WRITTEN TASK:
Which lines of the data below contain "beim"? Please show them all.

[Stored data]
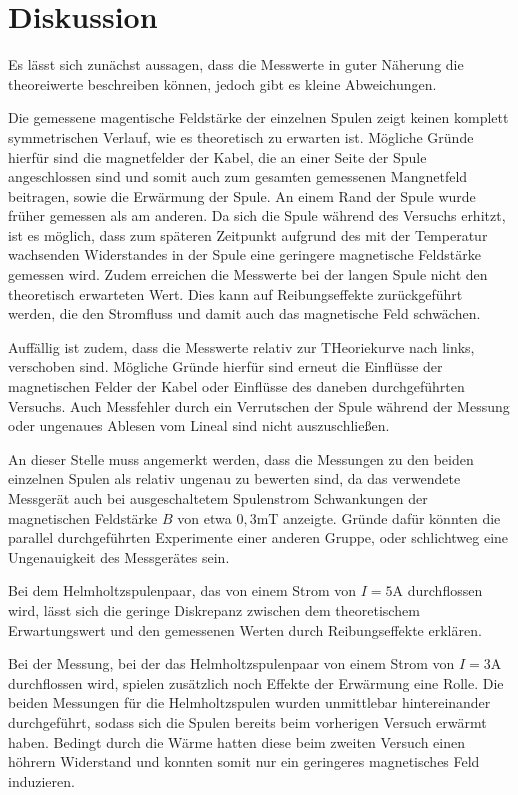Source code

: \section{Diskussion}
\label{sec:Diskussion}
Es lässt sich zunächst aussagen, dass die Messwerte in guter Näherung die theoreiwerte
beschreiben können, jedoch gibt es kleine Abweichungen.

Die gemessene magentische Feldstärke der einzelnen Spulen zeigt keinen komplett
symmetrischen Verlauf, wie es theoretisch zu erwarten ist. Mögliche Gründe hierfür sind
die magnetfelder der Kabel, die an einer Seite der Spule angeschlossen sind und somit
auch zum gesamten gemessenen Mangnetfeld beitragen, sowie die Erwärmung der Spule.
An einem Rand der Spule wurde früher gemessen als am anderen. Da sich die Spule
während des Versuchs erhitzt, ist es möglich, dass zum späteren Zeitpunkt aufgrund des
mit der Temperatur wachsenden Widerstandes in der Spule eine geringere magnetische
Feldstärke gemessen wird. Zudem erreichen die Messwerte bei der langen Spule nicht
den theoretisch erwarteten Wert. Dies kann auf Reibungseffekte zurückgeführt werden,
die den Stromfluss und damit auch das magnetische Feld schwächen.

Auffällig ist zudem, dass die Messwerte relativ zur THeoriekurve nach links, verschoben sind.
Mögliche Gründe hierfür sind erneut die Einflüsse der magnetischen Felder der Kabel oder
Einflüsse des daneben durchgeführten Versuchs. Auch Messfehler durch ein Verrutschen
der Spule während der Messung oder ungenaues Ablesen vom Lineal sind nicht auszuschließen.

An dieser Stelle muss angemerkt werden, dass die Messungen zu den beiden einzelnen Spulen
als relativ ungenau zu bewerten sind, da das verwendete Messgerät auch bei ausgeschaltetem
Spulenstrom Schwankungen der magnetischen Feldstärke $B$ von etwa $0,3$mT anzeigte.
Gründe dafür könnten die parallel durchgeführten Experimente einer anderen Gruppe,
oder schlichtweg eine Ungenauigkeit des Messgerätes sein.

Bei dem Helmholtzspulenpaar, das von einem
Strom von $I=5$A durchflossen wird, lässt sich die geringe Diskrepanz zwischen dem
theoretischem Erwartungswert und den gemessenen Werten durch Reibungseffekte erklären.

Bei der Messung, bei der das Helmholtzspulenpaar von einem Strom von $I=3$A durchflossen
wird, spielen zusätzlich noch Effekte der Erwärmung eine Rolle. Die beiden Messungen
für die Helmholtzspulen wurden unmittlebar hintereinander durchgeführt, sodass sich die
Spulen bereits beim vorherigen Versuch erwärmt haben. Bedingt durch die Wärme
hatten diese beim zweiten Versuch einen höhrern Widerstand und konnten somit nur ein
geringeres magnetisches Feld induzieren.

OUTPUT OF THE TASK:
Spulen bereits beim vorherigen Versuch erwärmt haben. Bedingt durch die Wärme
hatten diese beim zweiten Versuch einen höhrern Widerstand und konnten somit nur ein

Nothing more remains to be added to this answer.